Ulat-ulat sagu mudah didapat di Mentawai. Banyak pohon sagu di daerah itu cukup memenuhi permintaan batra. Setiap pohon sagu yang ditebang dan diambil sagunya, akan dibusukkan dengan cara direndam agar proses munculnya batra bisa lebih cepat.

Batra, kuliner berbahan ulat pohon sagu busuk, khas Kepulauan Mentawai.

FOTO: Batra, kuliner berbahan dasar ulat dari pohon sagu busuk, khas masyarakat Kabupaten Kepulauan Mentawai di Sumatera Barat. (VIVA.co.id/Andri Mardiansyah)

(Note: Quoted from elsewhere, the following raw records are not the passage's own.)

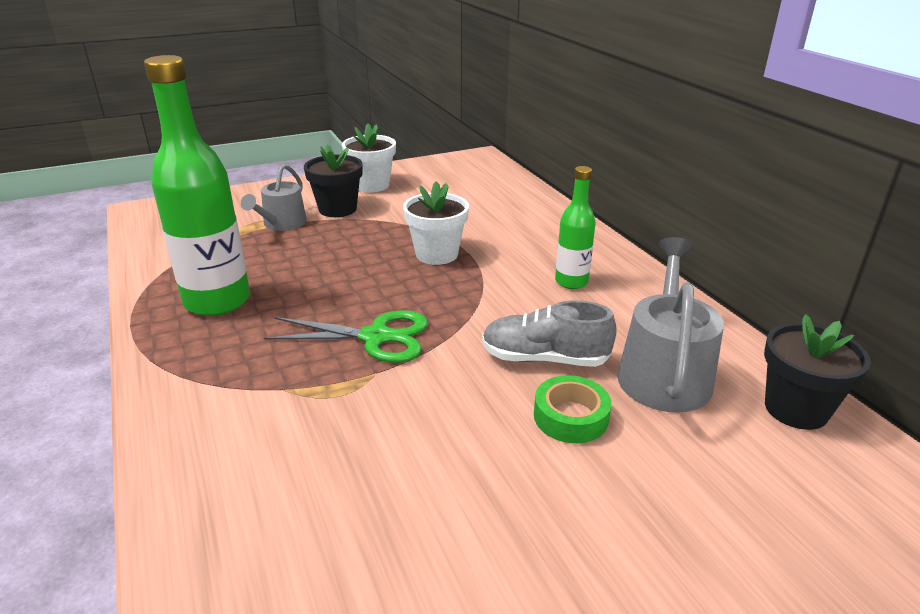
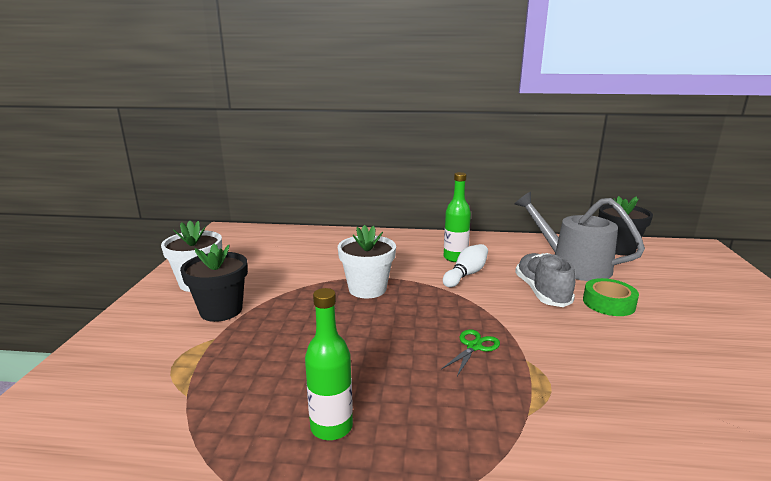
camera: 60 degrees left, 10 degrees down
green bottle [144,55,250,316] -> green bottle [305,288,353,440], size x0.54
grey watering can [241,164,307,231] -> none
green scissors [264,310,428,363] -> green scissors [441,329,500,376], size x0.54
grey shoe [482,300,617,367] -> grey shoe turned 135 degrees clockwise [515,253,575,307]
none -> white bowling pin [443,244,488,287]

Batra berwarna putih sedikit krem pada bagian tubuhnya dan pada bagian kepalanya bewarna hitam. Setiap menebang pohon sagu, masyarakat setempat sengaja membiarkan pohon sagu membusuk agar kemudian mendapatkan batra sebagai makanan favorit mereka.

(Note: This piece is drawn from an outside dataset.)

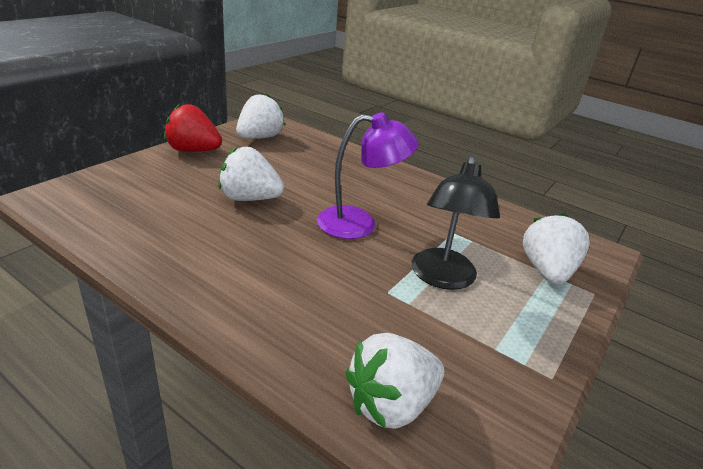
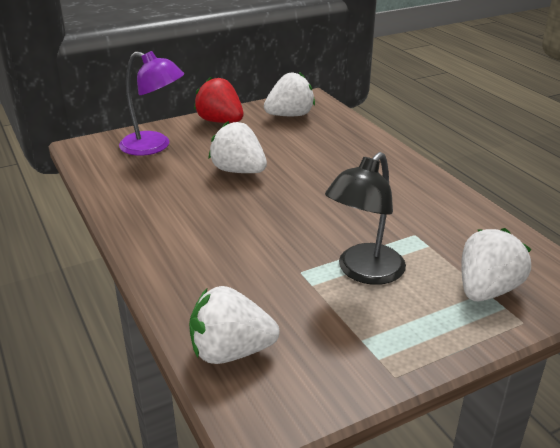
camera: 30 degrees right, 0 degrees up
purple lamp [317,112,419,239] -> purple lamp moved to [119,51,184,156]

Mengolah batra, kata Ruth, tidaklah sulit. Batra sudah mengandung minyak yang cukup banyak. Jadi, apabila digoreng tidak diperlukan lagi minyak goreng atau sejenisnya dan cukup hanya ditambahkan garam. Batra juga dapat dimasak dengan bumbu tambahan seperti bawang merah, bawang putih, cabai, merica, garam, dan kecap.

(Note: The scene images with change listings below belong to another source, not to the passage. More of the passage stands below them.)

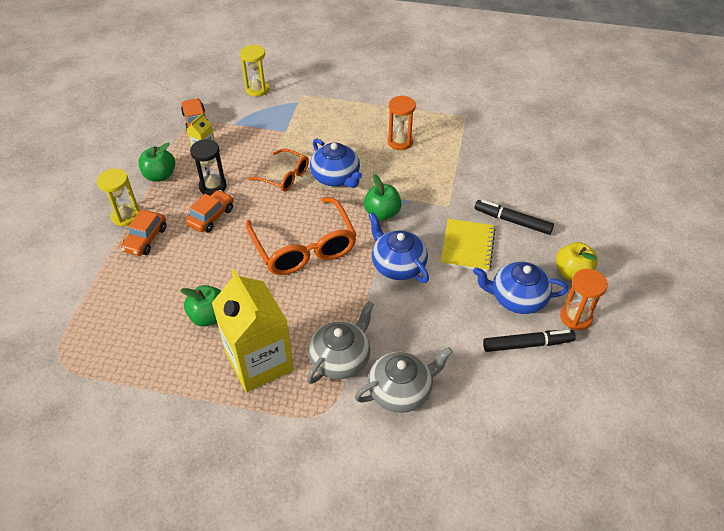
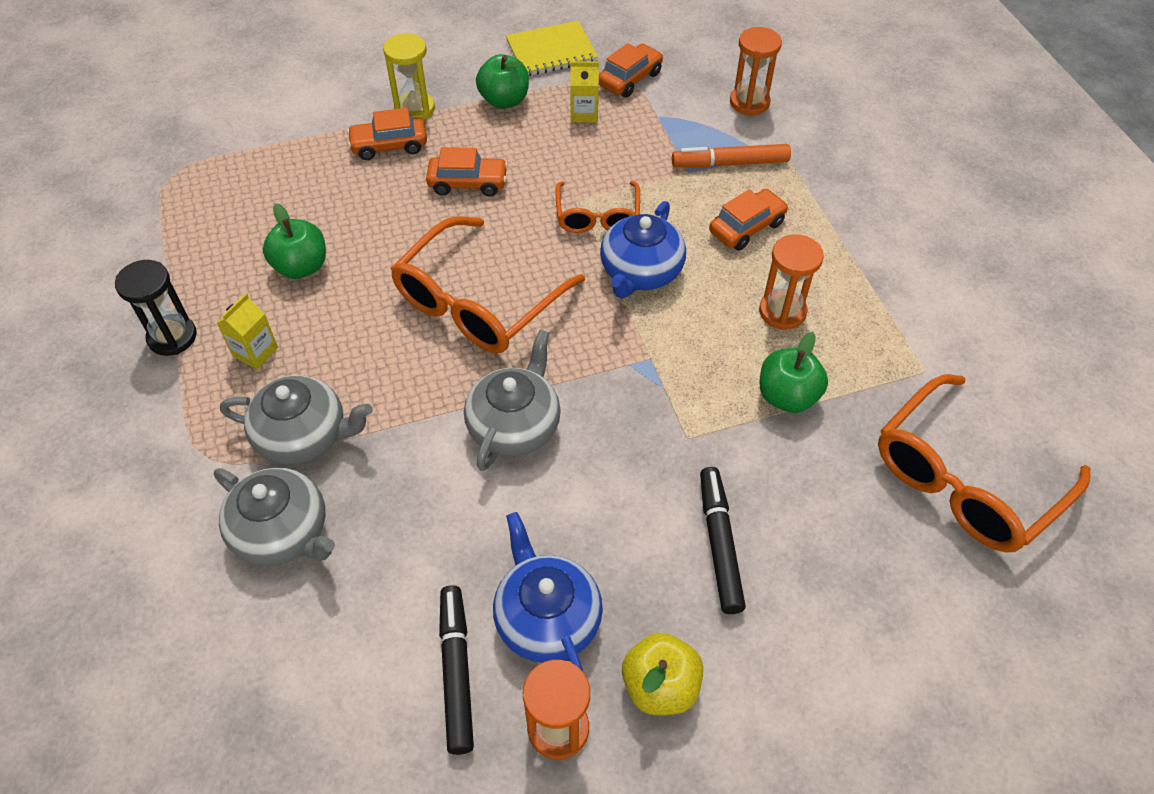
camera: 60 degrees right, 5 degrees up
black hourglass [190,139,227,196] -> black hourglass moved to [115,260,197,356]
yellow carton [212,269,294,393] -> yellow carton [217,293,278,369], size x0.43
yellow hourglass [240,45,270,97] -> orange hourglass [730,27,782,116]
green apple [364,174,402,220] -> green apple moved to [760,332,828,413]
blue teapot [368,212,429,283] -> grey teapot [464,329,561,471]
yellow notebook [440,219,496,272] -> yellow notebook moved to [506,21,598,76]
black marker [483,330,576,352] -> black marker turned 150 degrees counterclockwise [439,585,474,755]
none -> orange marker [672,144,791,168]
none -> orange car [709,189,788,251]
none -> orange glasses [878,374,1091,553]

"Namun bagi warga Mentawai, batra lebih lezat direbus pakai garam dan dimakan dengan sagu yang sudah diolah sedemikian rupa," ujar Ruth.

Selain direbus, batra juga sering dimasak dengan cara panggang. Batra yang dikumpulkan dari pokok pohon sagu yang membusuk, dicuci dahulu kemudian dimasukkan bambu. Bambu yang sudah berisi batra kemudian di panggang di atas tungku api hingga dirasa sudah masak.

Sate batra

Harga jual batra yang sudah diolah menjadi sate biasanya Rp10.000 per tusuk dengan sepuluh-dua belas ekor ulat. Sedangkan ulat yang masih hidup dijual seharga Rp1000 per ekor.

Batra, kuliner berbahan ulat pohon sagu busuk, khas Kepulauan Mentawai.

FOTO: Batra, kuliner berbahan dasar ulat dari pohon sagu busuk, khas masyarakat Kabupaten Kepulauan Mentawai di Sumatera Barat. (VIVA.co.id/Andri Mardiansyah)

Walau terkesan menjijikkan apabila dimakan hidup-hidup, tidak salah jika Anda mencoba makan batra. Sensasi menjijikkan dari darah segar dan lendirnya niscaya sirna setelah ulat-ulat itu dikoyak gigi dan menyentuh lidah.

Anda tidak akan menyangka batra lebih memiliki rasa lezat dengan agak sedikit manis. Tak ada rasa amis seperti dibayangkan kebanyakan orang.